# Do female pups get along with other female dogs?



## marshall (Sep 20, 2012)

Hello group, I have another active post but this is a different question about which sex to get? I have a great pyreneese female who is four years old. From your experience what are the issues of adding a female vs male to our house hold? I had been looking for a male but just wanted your take on how two females would get along or there will automatically be issues. Thank you very much for your help.


----------



## sashadog (Sep 2, 2011)

It's not a guarantee that you will have issues but two females have a higher likelihood of having issues at some point down the line.

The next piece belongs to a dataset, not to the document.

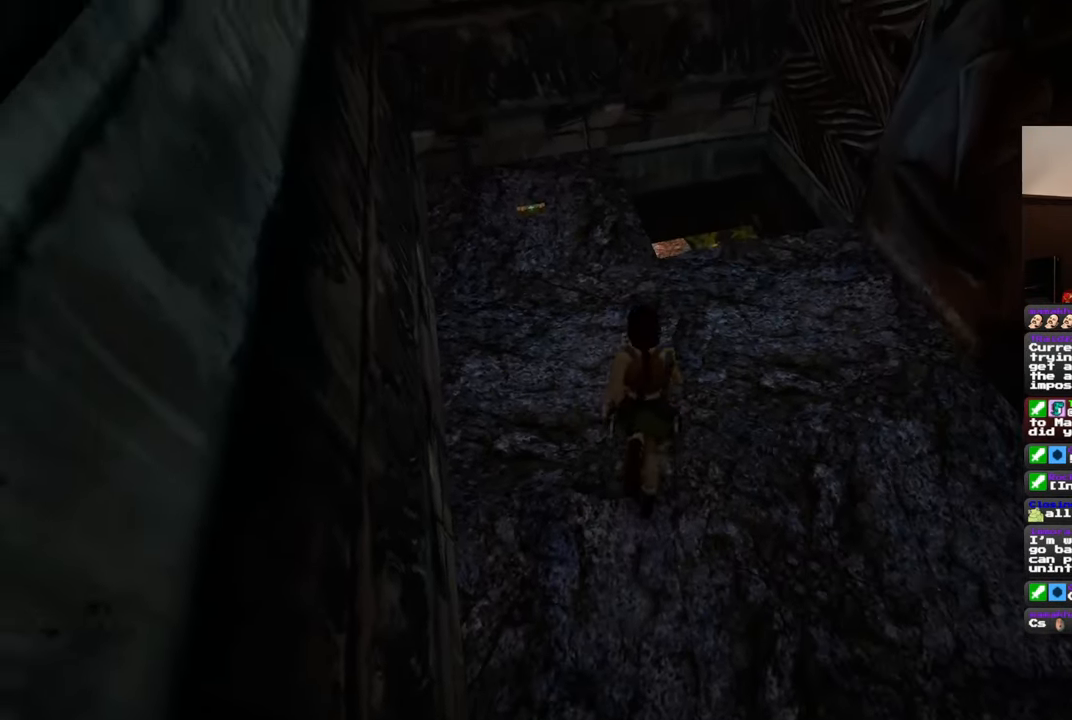
{"dt_ms": 500, "buttons": [], "left_stick": "up", "right_stick": "center", "events": [[117, "right_stick", "down"], [317, "right_stick", "center"]]}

Some girls get along just fine but if they don't, it's going to be higher intensity dislike for each other. Especially with breeds that tend to be same-sex aggressive anyways.

I have three girls right now and it's a constant juggling act to keep them from killing each other. I will never do two girls again...


----------



## msvette2u (Mar 20, 2006)

sashadog said:


> It's not a guarantee that you will have issues but two females have a higher likelihood of having issues at some point down the line. Some girls get along just fine but if they don't, it's going to be higher intensity dislike for each other. Especially with breeds that tend to be same-sex aggressive anyways.
> 
> I have three girls right now and it's a constant juggling act to keep them from killing each other. I will never do two girls again...


I agree. Seek a male. It's too hard to fix and too easy to prevent, same-sex issues (should they arise).


----------



## sashadog (Sep 2, 2011)

msvette2u said:


> I agree. Seek a male. It's too hard to fix and too easy to prevent, same-sex issues (should they arise).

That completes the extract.